İlter, İstanbul’un farklı bölgelerindeki yerlerde oturan bir kişinin pandemi öncesi ve sonrası ödediği fiyatlar için de şunları söyledi:
“Bazı bölgelerdeki yerlerde artan fiyatları bölgesele ayırmak gerekiyor. Örneğin pandemiden evvel Kadıköy’de bir yerde oturduğunuz vakit 170 lirayı gözden çıkarırdınız. Karaköy’de biraz daha yüksek olurdu. Şu an Kadıköy ve Karaköy’de bir yerde oturan kişi 300 lirayı gözden çıkartıyor. Taksim’de ise 170, taş çatlasa 180 lirayı gözden çıkarıyor. Bir birayı 14-15 liraya alıyorsan yerlerin da buna çok fazla fark yazmaması gerekiyor. Taksim üzere bir yerde en fazla 25 lira yazılmalı. Siz bunu 35 liraya satamazsınız. Evet enflasyonun da tesiri var ya da işçi tedariği noktasında önemli problemler yaşıyoruz. Bilhassa mutfak aşçıları uzun müddet çalışamadı. Birçok meslek değiştirdi birden fazla turizm bölgelerinde çalışmaya başladı. Bunlar ister istemez fiyatları da etkiledi.”

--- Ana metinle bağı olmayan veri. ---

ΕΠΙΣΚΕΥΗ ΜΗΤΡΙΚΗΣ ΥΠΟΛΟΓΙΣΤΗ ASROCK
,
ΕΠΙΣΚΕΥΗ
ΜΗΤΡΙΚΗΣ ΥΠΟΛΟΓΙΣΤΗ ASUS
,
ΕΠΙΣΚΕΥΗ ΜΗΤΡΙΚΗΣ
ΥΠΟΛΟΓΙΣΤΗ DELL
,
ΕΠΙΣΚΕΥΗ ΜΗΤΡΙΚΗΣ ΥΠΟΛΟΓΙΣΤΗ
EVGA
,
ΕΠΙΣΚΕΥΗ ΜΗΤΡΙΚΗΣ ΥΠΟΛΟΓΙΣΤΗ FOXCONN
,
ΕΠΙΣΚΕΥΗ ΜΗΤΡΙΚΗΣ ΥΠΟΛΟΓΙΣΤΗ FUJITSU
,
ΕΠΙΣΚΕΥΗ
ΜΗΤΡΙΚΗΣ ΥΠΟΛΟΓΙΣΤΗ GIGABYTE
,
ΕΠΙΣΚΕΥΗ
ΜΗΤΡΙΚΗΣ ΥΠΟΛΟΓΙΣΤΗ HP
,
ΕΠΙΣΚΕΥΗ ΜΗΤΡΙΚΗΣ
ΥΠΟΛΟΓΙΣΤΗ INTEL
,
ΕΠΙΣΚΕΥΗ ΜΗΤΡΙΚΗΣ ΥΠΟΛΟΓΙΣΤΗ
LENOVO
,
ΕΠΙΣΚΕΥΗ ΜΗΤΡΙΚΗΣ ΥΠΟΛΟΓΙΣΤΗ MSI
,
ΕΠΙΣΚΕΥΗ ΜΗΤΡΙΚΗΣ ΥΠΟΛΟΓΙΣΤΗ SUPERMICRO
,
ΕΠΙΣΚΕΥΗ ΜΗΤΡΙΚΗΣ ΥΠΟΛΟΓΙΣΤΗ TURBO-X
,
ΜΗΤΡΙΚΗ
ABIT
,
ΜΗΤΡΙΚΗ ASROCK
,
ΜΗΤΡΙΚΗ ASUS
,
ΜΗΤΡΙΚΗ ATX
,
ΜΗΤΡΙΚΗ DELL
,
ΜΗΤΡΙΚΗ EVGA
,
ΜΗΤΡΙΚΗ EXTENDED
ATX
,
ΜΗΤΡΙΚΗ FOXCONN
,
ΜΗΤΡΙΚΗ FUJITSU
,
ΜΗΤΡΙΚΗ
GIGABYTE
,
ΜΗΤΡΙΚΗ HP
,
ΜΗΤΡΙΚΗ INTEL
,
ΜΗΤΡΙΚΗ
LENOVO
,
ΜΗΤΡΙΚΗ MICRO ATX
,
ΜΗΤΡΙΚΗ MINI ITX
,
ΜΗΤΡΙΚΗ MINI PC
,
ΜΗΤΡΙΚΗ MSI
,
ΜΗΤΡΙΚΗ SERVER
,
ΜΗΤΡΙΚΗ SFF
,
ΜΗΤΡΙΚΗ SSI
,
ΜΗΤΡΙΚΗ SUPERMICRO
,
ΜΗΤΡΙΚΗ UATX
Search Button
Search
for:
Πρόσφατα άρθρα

‘ÇOK UFAK BİR KÂR HİSSEMİZ VAR’
Şişli’deki Pikap Pub Restoran işletmecisi Abdurrahman Özege ise artan fiyatlara karşın artırım koymadan alkol satışı yaptıklarını söylüyor. İnsanların alım gücünün düştüğünü belirten Özege 16 liraya aldıkları birayı pandemi öncesi 20 liraya verdiklerini söylüyor: “Aslında şu an 30 liraya vermemiz gerekiyor fakat bu türlü olunca da insanların alım gücü daha da düşer. Müşteri kaybederiz. Bizim çok ufak bir kâr hissemiz var. Kısıtlamalar kalktığında daha fazla müşteriye hizmet vereceğimizi düşünmüştük fakat o denli olmadı. İnsanlarda para yok. Bir de artırım yaparsak müşterilerimizi büsbütün kaybederiz. Bu durumu fırsata çeviren yerler var elbette. Bir biranın fiyatı 25-28 lira olsun. Bu bile çok yüksek bir fiyat. Örneğin pandemi öncesi bir birayı 20 liraya satıyorduk şu an 2 lira fark koyarak 22 liraya satıyoruz. 25 liraya versek iş yapamayacağız. Hiç artırım yapmayınca olmuyor, çalışanımızın yarısını işten çıkardık ve işe geri alamadık.”
‘HEPİMİZ İÇİN ŞİDDETLİ BİR SÜREÇ’
İstanbul’da artan fahiş fiyatlardan ötürü insanların reaksiyon gösterdiği ilçelerden biri de Beşiktaş. Beşiktaş’taki Abbas isimli yerin işletmecisi Dilek Yıldız, yaşanan artırım süreçlerinin hem müşteriler hem de işletmeciler için güçlü bir süreç olduğunu söz ediyor. Yıldız’a nazaran müşteriler muhakkak bir artırımı tolere edebiliyor: “Kapalı kaldığımız süreçte kimse bizim kapalı olduğumuzu gözeterek hareket etmedi. Her şey zamlandı. Süt eserleri neredeyse her hafta zamlanıyor. Ülke iktisadına baktığımız vakit tarım ve hayvancılık çökmüş durumda. Yeniden pandemiden evvel elektrik, su, doğalgaz, kira maliyetlerimiz vardı. Pandemi sonrası yerimizdeki kapasiteyi düşürdük. Bu nedenlerden ötürü mekanımızı ayakta tutmakta zorlandık. Sattığımız biraya yalnızca iki liraya artırım yapabildik. Evet 22 liraya sattığımız birayı 27 liraya satamazsın. 5 lira artırım çok fahiş bir artırım olur. Ayrıyeten çalışanımızı kaybettik. Bu süreç müşteriler için işletme sahipleri için kuvvetli bir süreç. Bu durumu fırsata çevirmek etik değil. Zati makul fiyatlarla artırım yapıldığında müşterilerimiz bu durumu anlayabiliyor.”